Но этим вечером Хосефа улыбалась. «Он получил работу на стройке, важной стройке на Пасео-де-Грасия», – рассказывала она Эмме до ужина, когда они сидели на кровати, дожидаясь своей очереди поесть; Хулия ползала между ними, а на кухне Анастази и его сынки за столом кричали и спорили. «Смотри, что он мне дал, – добавила Хосефа и, словно великое сокровище, показала несколько монет, которые сжимала в горсти. – Он будет нам помогать. Он пообещал, что будет помогать». Эмма вспомнила момент, когда спина Далмау скрылась из виду на темной площадке; Хосефа встрепенулась, будто выкинула из головы угрозы Анастази, от которых звенел весь дом, и, освободившись от страха перед громилой, побежала следом за сыном.
– Далмау! – послышалось на лестнице. – Сынок, погоди!
Она вернулась почти через час, и Эмме пришлось оставить все мысли, все возможности, какие она перебирала в уме после возвращения Далмау, перед вихрем, водоворотом чувств, нахлынувших на Хосефу. Та плакала, и смеялась, и пыталась что-то сказать.
– Я знала, – снова и снова твердила она, – знала, что Далмау жив. – Хосефа взяла Эмму за руку, потом обняла ее. – С ним все хорошо. Он не употребляет наркотики и не пьет, – всхлипывая, прошептала ей на ухо.

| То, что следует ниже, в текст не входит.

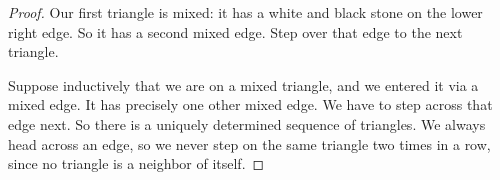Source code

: \begin{proof}
Our first triangle is mixed: it has a white and black stone on the lower right edge.
So it has a second mixed edge.
Step over that edge to the next triangle.

Suppose inductively that we are on a mixed triangle, and we entered it via a mixed edge.
It has precisely one other mixed edge.
We have to step across that edge next.
So there is a uniquely determined sequence of triangles.
We always head across an edge, so we never step on the same triangle two times in a row, since no triangle is a neighbor of itself.



\end{proof}
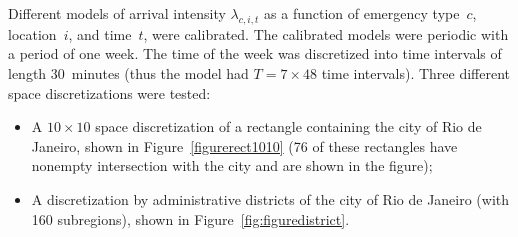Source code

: \documentclass[article]{jss}
\newcommand{\ignore}[1]{}
\begin{document}
Different models of arrival intensity $\lambda_{c,i,t}$ as a function of emergency type~$c$, location~$i$, and time~$t$, were calibrated.
The calibrated models were periodic with a period of one week.
The time of the week was discretized into time intervals of length $30$~minutes (thus the model had $T = 7 \times 48$ time intervals).
Three different space discretizations were tested:
\begin{itemize}
\item
A $10 \times 10$ space discretization of a rectangle containing the city of Rio de Janeiro, shown in Figure~\ref{figurerect1010} (76 of these rectangles have nonempty intersection with the city and are shown in the figure);
\item
A discretization by administrative districts of the city of Rio de Janeiro (with 160 subregions), shown in Figure~\ref{fig:figuredistrict}.
\end{itemize}
\ignore{
Running Matlab function 
$$
{\tt{[lambda,lambdacov]=laspatedSAMUrj()}}
$$
builds the data for the rectangular discretization 10x10 and runs laspated calibration function. 
The output {\tt{lambda}} is the vector of intensities obtained calibrating the model without regressors from Section \ref{sec:model1} with penalties taken equal to 0.1 while the  output {\tt{lambdacov}} is the vector of intensities obtained calibrating the model with regressors from Section \ref{sec:modelcov} with penalties taken equal to 0.1.
The outputs for other discretizations can be obtained replacing the discretization folder Rect10x10 by the discretization folders corresponding to the other spatial discretizations, namely Rect100x100, Hex7, Hex8, and Districts for respectively the rectangular 100x100, Hexagonal with Uber scale factor 7, Hexagonal with Uber scale factor 8, and by districts.
For this application, there are three arrival types corresponding to calls of low priority (arrival type $c_{0}$), calls of intermediate priority (arrival type $c_{1}$), and calls of high priority (arrival type $c_{2}$).
}
\end{document}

«Он ударил мать!» – содрогнулась Эмма. И украл последнее. «А если он опять подсядет?» – спросила она себя, поскольку знала: так бывает чаще всего, большинство наркоманов начинают все сызнова. Но не сейчас об этом говорить! И она кивнула и крепче обняла Хосефу.
– Он работает. Говорит, что будет работать только на стройках. Что уже не пишет картин. И хорошо, что не пишет! Живопись погубила его. Он изменился в том окружении.
Хосефа отстранилась, держала Эмму за руки и все говорила, говорила о сыне, с воодушевлением, с надеждой. «Живопись и мою жизнь сломала», – подумала Эмма. Эти рисунки, где она предстает голой, переходили из рук в руки в столовой Бертрана и дальше… Где еще они ходили по рукам? У нее засосало под ложечкой, как всякий раз, когда она представляла себе грязных, похотливых мужиков, пускающих слюни над рискованными, чувственными позами, в которых Далмау ее изобразил. Она тогда была девчонкой, наивной, влюбленной дурочкой.
– Он пробьется! – предвещала Хосефа, полная желания, чтобы это сбылось, делясь этим желанием с Эммой.
– Конечно пробьется, – поддакнула Эмма, скептицизм оставив при себе. – Обязательно.
За тот час, что они проговорили, рассказывала ли Хосефа что-то о ней? Спрашивал ли Далмау? Эмма припомнила взгляд, одновременно потерянный и любопытный, каким Далмау окинул ее на прощание.